In the case where there are no restrictions to access local data files, a malicious Operating System (OS) user can add or remove policies, modify entities attributes, make slight changes that are hard to identify, or even change the policies to deny all actions. To illustrate this possibility, consider a cedar file with the following cedar policies from the [Example Application](## Example application):
@id("mike-edit-box-1")
permit (
principal == User::"Mike",
action == Action::"update",
resource == Box::"1"
);
@id("eric-view-box-9")
permit (
principal == User::"Eric",
action == Action::"read",
resource == Box::"9"
);
In this example, principal "Mike" is allowed to perform "update" on resource box "1" while principal "Eric" is allowed to perform "read" on resource box "9". Now, consider a malicious OS user adding the statement below to the same policies file.
@id("ill-intentioned-policy")
forbid(principal, action, resource);
In the next policies file refresh cycle, the file::PolicySetProvider
will refresh policies file content to memory,
and the local authorizer will deny any action from any principal.
In order to prevent this kind of security issue, you must restrict read access to the data files, and more important, restrict write access to these files. Only users or groups that really need to write changes to policies, or entities should be allowed to do so (for example, another agent that fetches policies from an internal application).

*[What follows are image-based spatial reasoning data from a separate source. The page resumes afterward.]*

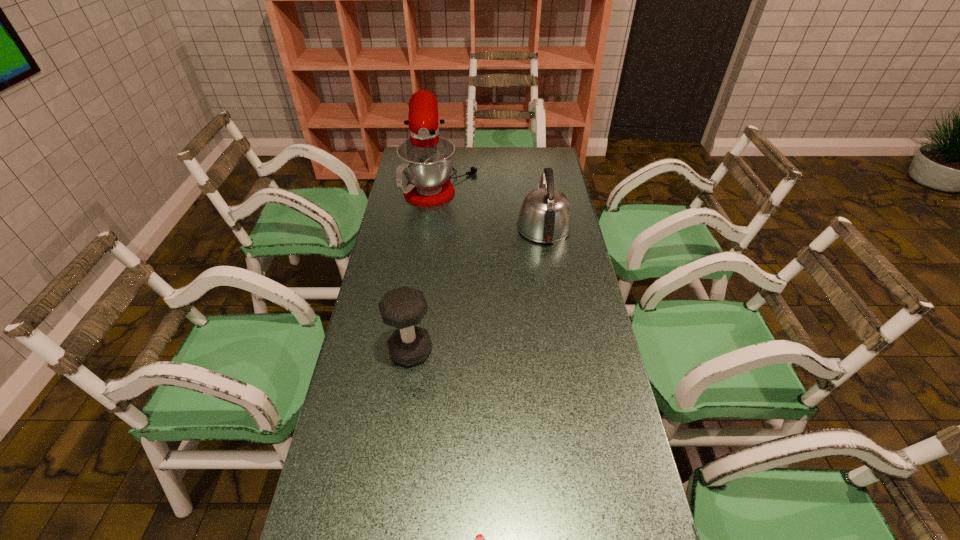
Locate an element on the screen. The width and height of the screenshot is (960, 540). dumbbell located in the left edge section of the desktop is located at coordinates (404, 307).

Identify the location of object that is at the right edge. The width and height of the screenshot is (960, 540). (545, 216).

Find the location of a particular element. The width and height of the screenshot is (960, 540). object at the far left corner is located at coordinates (426, 159).

In order to click on free region at the far edge in this screenshot , I will do `click(521, 162)`.

At what (x,y) coordinates should I click in order to perform the action: click on free space at the left edge of the desktop. Please return your answer as a coordinate pair (x, y). The width and height of the screenshot is (960, 540). Looking at the image, I should click on (350, 441).

Where is `vacant point at the right edge`? The width and height of the screenshot is (960, 540). vacant point at the right edge is located at coordinates (599, 462).

Image resolution: width=960 pixels, height=540 pixels. What are the coordinates of `vacant space at the far right corner of the desktop` in the screenshot? It's located at (528, 148).

What are the coordinates of `free space between the dumbbell and the mixer` in the screenshot? It's located at (426, 264).

Image resolution: width=960 pixels, height=540 pixels. I want to click on vacant region between the rightmost object and the mixer, so click(492, 202).

At what (x,y) coordinates should I click in order to perform the action: click on free space between the third farthest object and the rightmost object. Please return your answer as a coordinate pair (x, y). The width and height of the screenshot is (960, 540). Looking at the image, I should click on (477, 289).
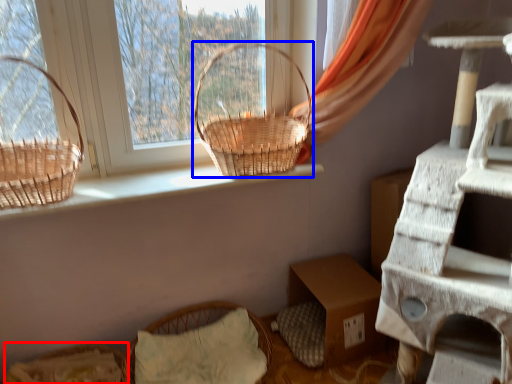
Question: Which object is closer to the camera taking this photo, flower basket (highlighted by a red box) or picnic basket (highlighted by a blue box)?

Choices:
 (A) flower basket
 (B) picnic basket

Answer: (A)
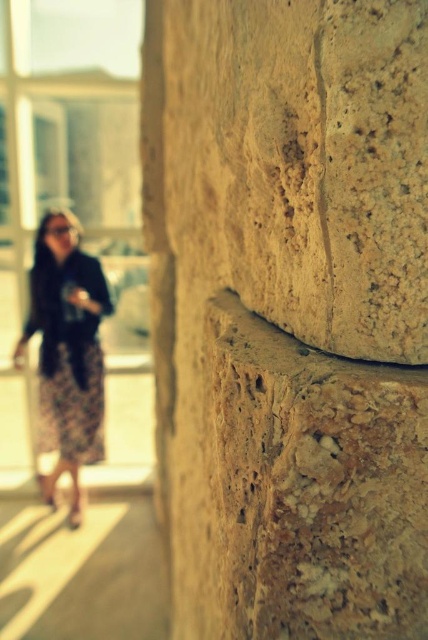
Who is lower down, natural stone wall at right or floral skirt at left?

floral skirt at left is lower down.

Between point (228, 48) and point (44, 349), which one is positioned in front?

Point (228, 48) is more forward.

Image resolution: width=428 pixels, height=640 pixels. I want to click on natural stone wall at right, so click(x=291, y=310).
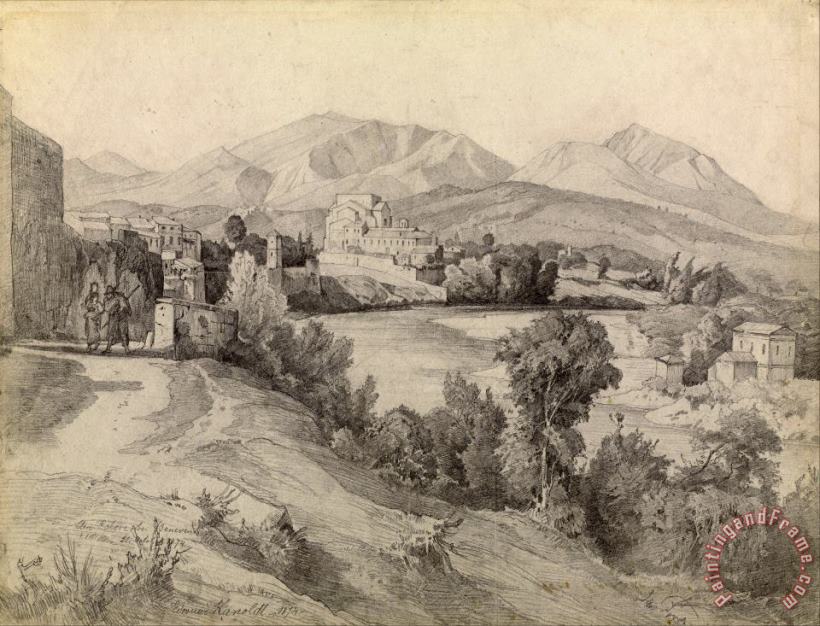
Identify the location of canvas. 512,22.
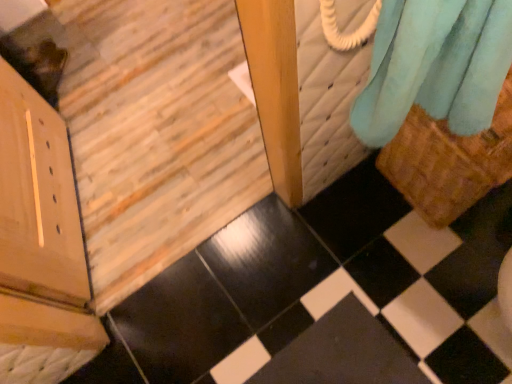
Question: In the image, is soft blue fabric at upper right positioned in front of or behind wooden door at lower left?

Choices:
 (A) behind
 (B) front

Answer: (A)

Question: In terms of width, does soft blue fabric at upper right look wider or thinner when compared to wooden door at lower left?

Choices:
 (A) thin
 (B) wide

Answer: (B)

Question: Which of these objects is positioned farthest from the wooden door at lower left?

Choices:
 (A) soft blue fabric at upper right
 (B) black glossy tile at lower right

Answer: (A)

Question: Based on their relative distances, which object is farther from the wooden door at lower left?

Choices:
 (A) black glossy tile at lower right
 (B) soft blue fabric at upper right

Answer: (B)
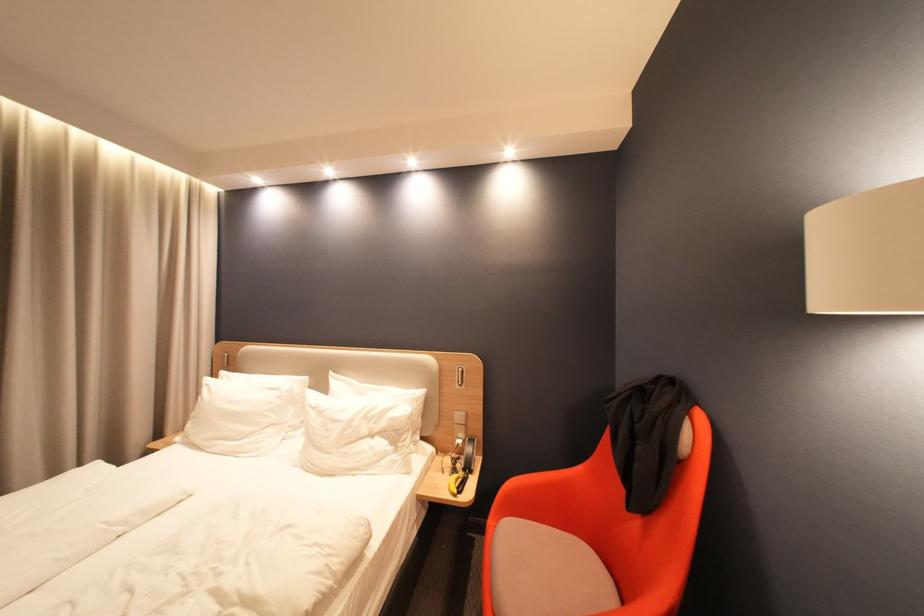
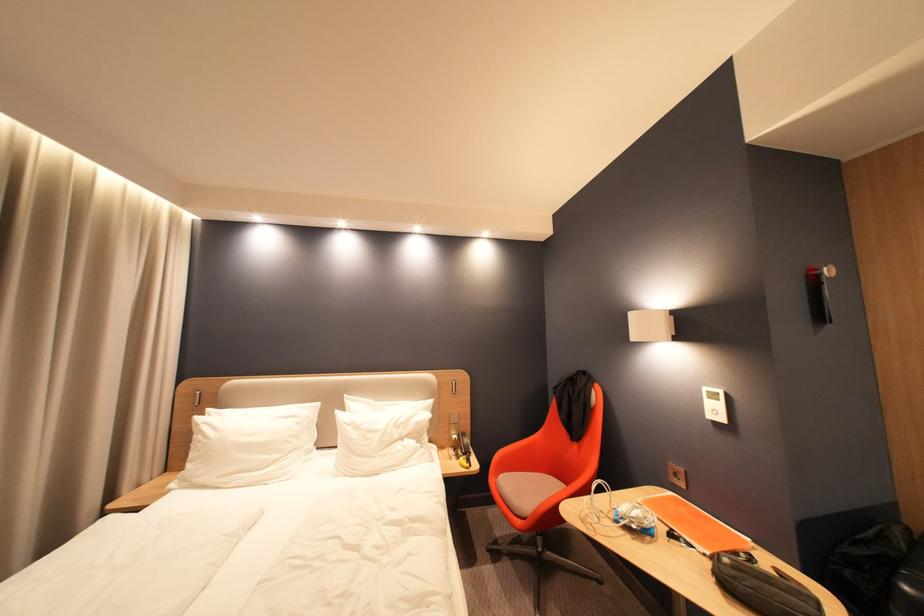
The point at (323,407) is marked in the first image. Where is the corresponding point in the second image?

(359, 424)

For one example on how to avoid this problem, say you have the following folder structure for a local-agent built with
cedar-local-agent
crate.
authz-agent/
|- authz_daemon (executable)
authz-local-data/
|- policies.cedar
|- entities.json
|- schema.json
Now suppose you have an OS user to execute the "authz_daemon" called "authz-daemon" from user group "authz-ops". And you have a user called "authz-ops-admin" from the same user group "authz-ops" that will be able to update data files.
Then, make "authz-ops-admin" the owner of authz-local-data folder with:
$ chown -R authz-ops-admin:authz-ops authz-local-data
And make "authz-daemon" user the owner of authz-agent folder with:
$ chown -R authz-daemon:authz-ops authz-agent
Finally, make authz-local-data readable by everyone and writable by the owner only:
$ chmod u=rwx,go=r authz-local-data
The local authorizer provided in this crate will require read and write access to the directory where it will write OCFS logs to.

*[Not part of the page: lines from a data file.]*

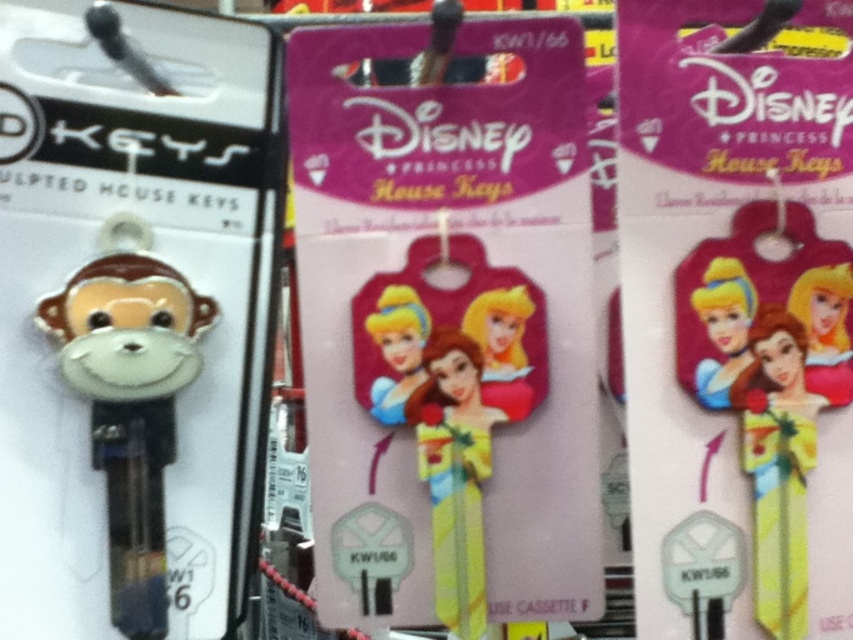
Consider the image. You are organizing a display of Disney keys and need to place the yellow matte doll at center and the glossy plastic cinderella at center on a shelf. Which key requires a wider space on the shelf?

The yellow matte doll at center requires a wider space on the shelf because its width is larger than the glossy plastic cinderella at center.

You are a customer at a Disney store and want to choose between the glossy plastic cinderella at center and the black plastic hook at upper left. Which one is narrower?

The glossy plastic cinderella at center has a lesser width compared to the black plastic hook at upper left, so it is narrower.

You are a customer at a Disney store. You see the glossy plastic cinderella at center and the black plastic hook at upper left. Which object is positioned higher in the image?

The black plastic hook at upper left is positioned higher than the glossy plastic cinderella at center.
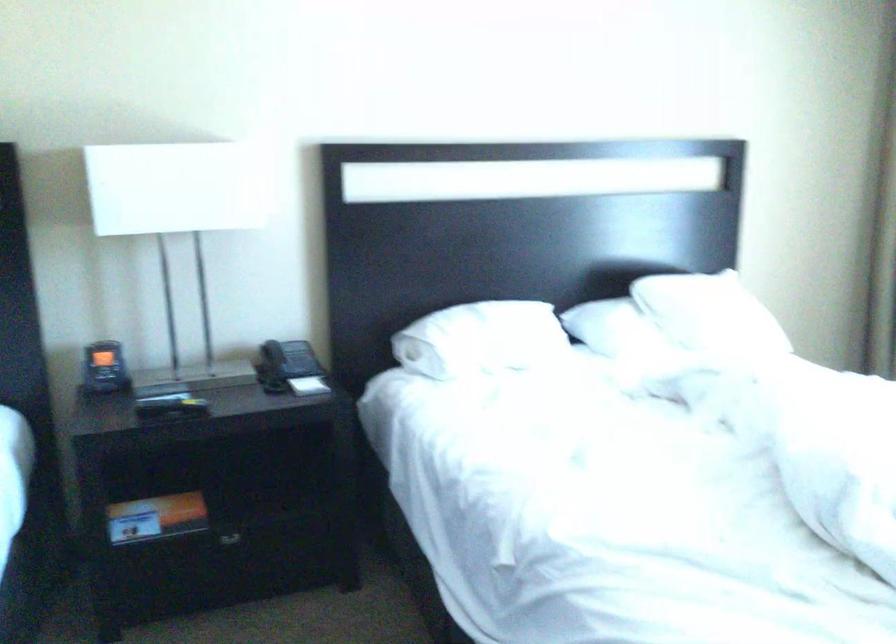
Locate an element on the screen. telephone handset is located at coordinates (273, 360).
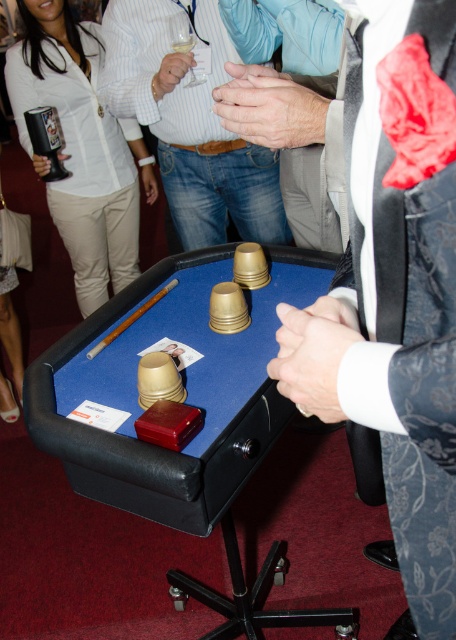
Does dark gray textured suit at center lie in front of smooth skin hands at center?

That is True.

How far apart are dark gray textured suit at center and smooth skin hands at center?

A distance of 32.01 centimeters exists between dark gray textured suit at center and smooth skin hands at center.

Locate an element on the screen. Image resolution: width=456 pixels, height=640 pixels. dark gray textured suit at center is located at coordinates (413, 307).

Who is higher up, blue felt billiard table at center or brushed metal mug at upper left?

brushed metal mug at upper left is higher up.

Consider the image. Does blue felt billiard table at center lie in front of brushed metal mug at upper left?

Yes, it is in front of brushed metal mug at upper left.

You are a GUI agent. You are given a task and a screenshot of the screen. Output one action in this format:
    pyautogui.click(x=<x>, y=<y>)
    Task: Click on the blue felt billiard table at center
    This screenshot has height=640, width=456.
    Given the screenshot: What is the action you would take?
    pyautogui.click(x=192, y=408)

Who is higher up, blue felt billiard table at center or matte brown hand at center?

matte brown hand at center is higher up.

Who is more distant from viewer, (228, 353) or (176, 77)?

Positioned behind is point (176, 77).

Who is more forward, (98, 356) or (179, 81)?

Positioned in front is point (98, 356).

This screenshot has height=640, width=456. Find the location of `blue felt billiard table at center`. blue felt billiard table at center is located at coordinates (192, 408).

Suppose we have the following directory structure:
authz-agent/
|- authz_daemon (executable)
ocsf-log-dir/
|- authorization.log.2023-11-15-21-02
...
Now suppose you have an OS user to execute the authz_daemon called authz-daemon which should be in a group called "log-reader".
And make authz-daemon user the owner of ocsf-log-dir folder with:
$ chown -R authz-daemon:log-reader ocsf-log-dir
We will now make ocsf-log-dir readable and writable by the owner but not writable to anyone else. We allow anyone in the log-reader group to read the contents of the folder but not write to it.
$ chmod u=wrx,g=rx,o= ocsf-log-dir
NOTE: We need to allow execute permissions in order to access files in the directory.
Any agent that needs to access the logs, such as the AWS Cloudwatch Agent should run as a user in the log-reader group so that they will have the proper access (see documentation for how to configure the Cloudwatch Agent to run as a certain user).
This project is licensed under the Apache-2.0 License.